▸ **Records from a data source**:
────────────────────
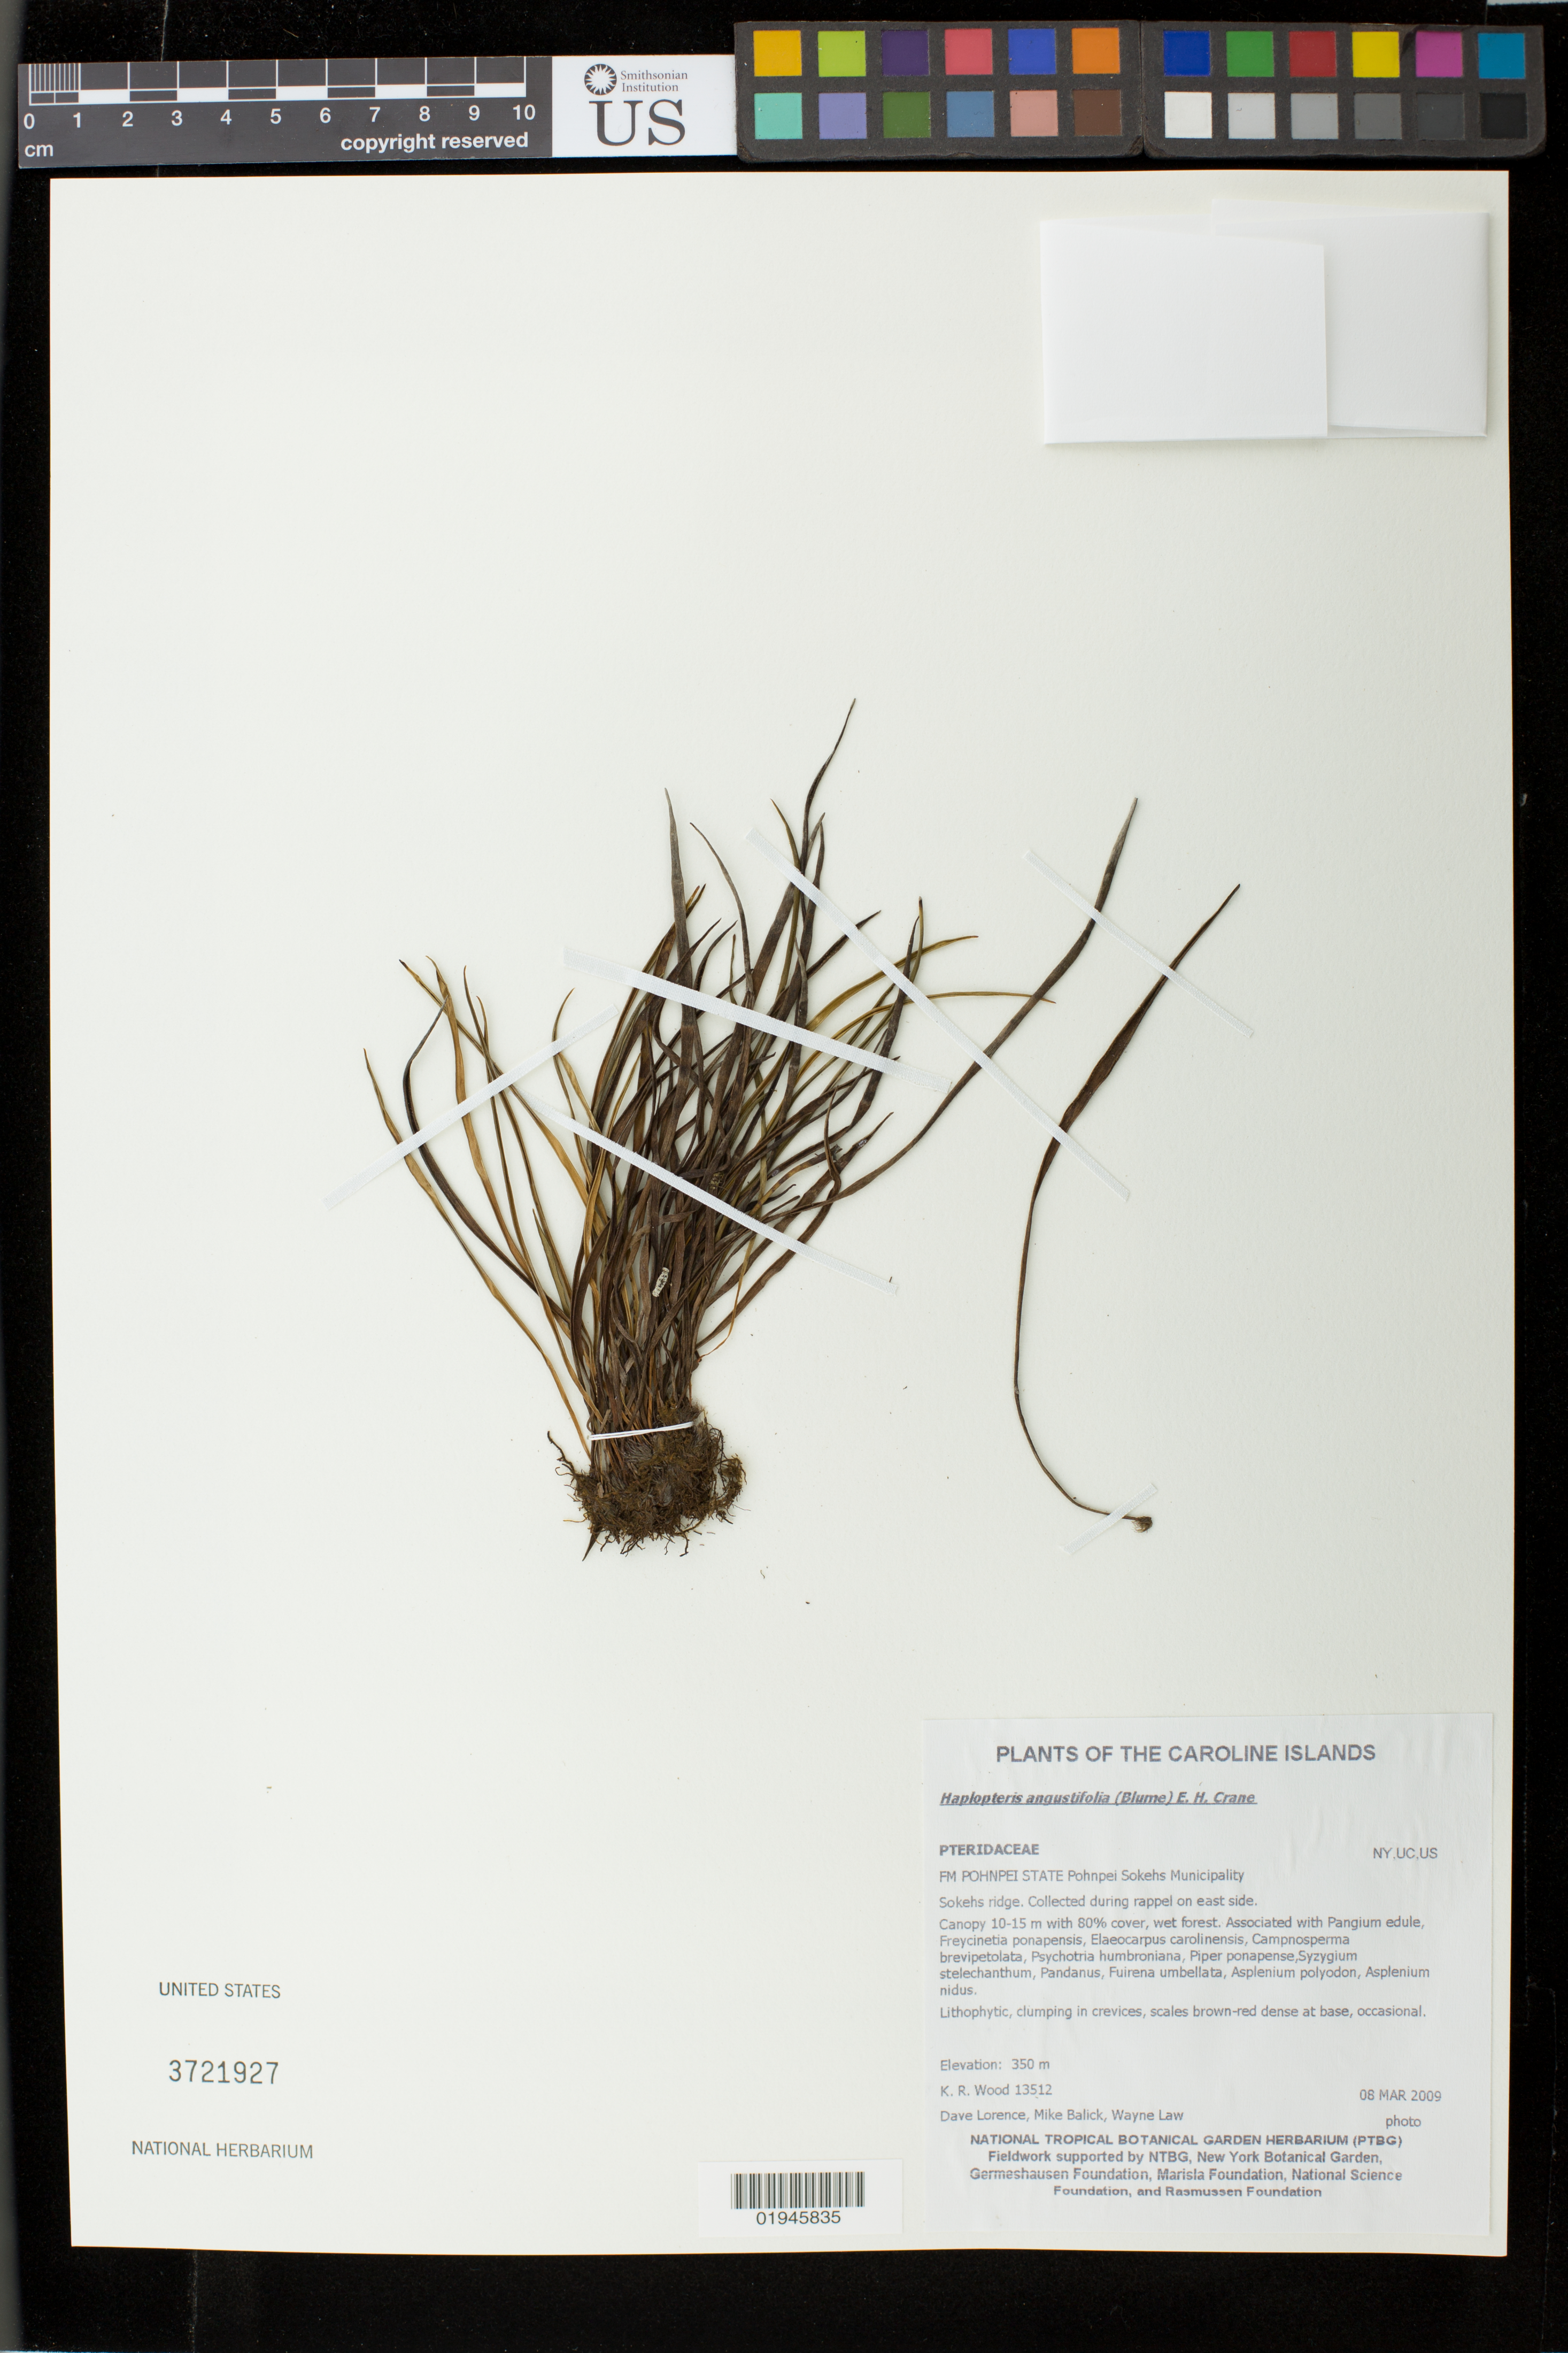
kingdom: Plantae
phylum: Tracheophyta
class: Polypodiopsida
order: Polypodiales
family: Pteridaceae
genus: Haplopteris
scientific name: Haplopteris angustifolia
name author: (Blume) E.H. Crane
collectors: K. R. Wood, D. Lorence, M. Balick & W. Law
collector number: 13512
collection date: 2009-03-08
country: Micronesia, Federated States of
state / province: Pohnpei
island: Pohnpei [Ponape]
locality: Sokehs District, Sokehs Ridge, rappel on east side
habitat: Wet forest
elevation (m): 350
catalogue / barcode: US 3721927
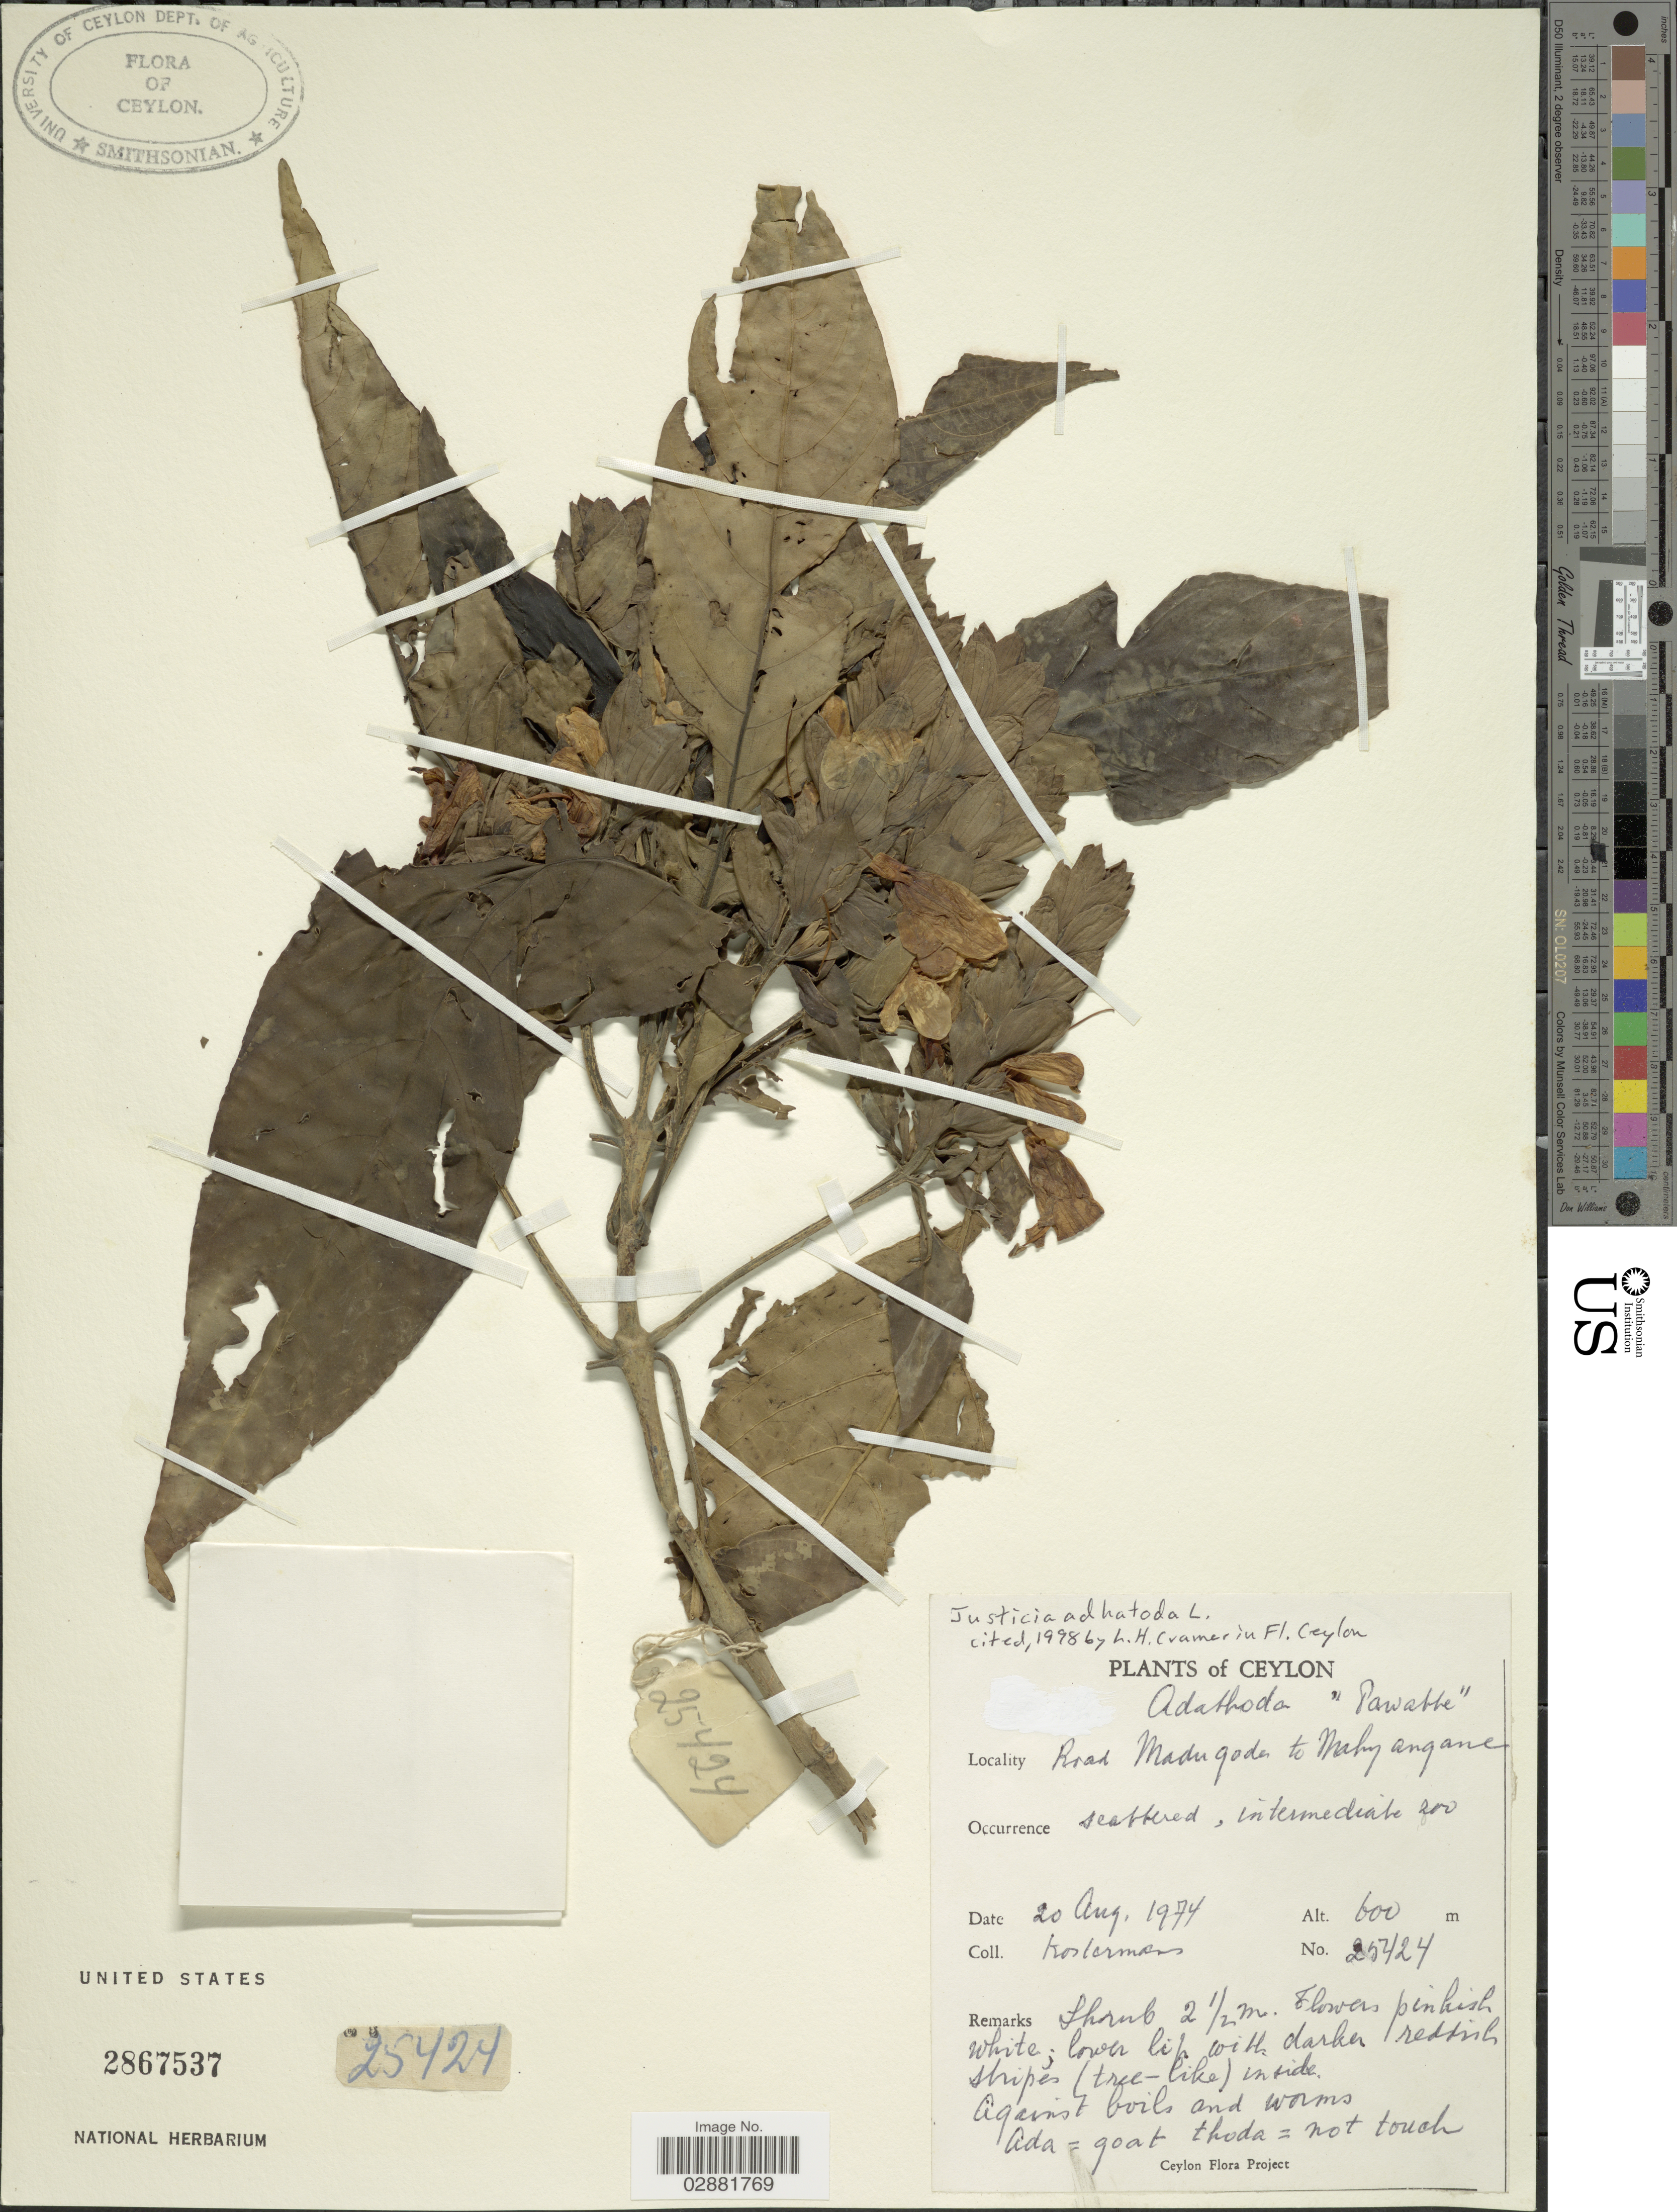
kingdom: Plantae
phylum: Tracheophyta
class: Magnoliopsida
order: Lamiales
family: Acanthaceae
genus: Justicia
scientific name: Justicia adhatoda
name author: L.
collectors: Kostermans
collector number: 25424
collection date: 1974-08-20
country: Sri Lanka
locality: Ceylon, Road Madugoda to Mahy angane.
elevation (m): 600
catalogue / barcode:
────────────────────
▸ **What you should do**: Copy the lines from the start of the listing above up to and including the line that contains "island: Pohnpei [Ponape]". Leave the pictures out of your copy.

▸ **Output for this exercise**:
kingdom: Plantae
phylum: Tracheophyta
class: Polypodiopsida
order: Polypodiales
family: Pteridaceae
genus: Haplopteris
scientific name: Haplopteris angustifolia
name author: (Blume) E.H. Crane
collectors: K. R. Wood, D. Lorence, M. Balick & W. Law
collector number: 13512
collection date: 2009-03-08
country: Micronesia, Federated States of
state / province: Pohnpei
island: Pohnpei [Ponape]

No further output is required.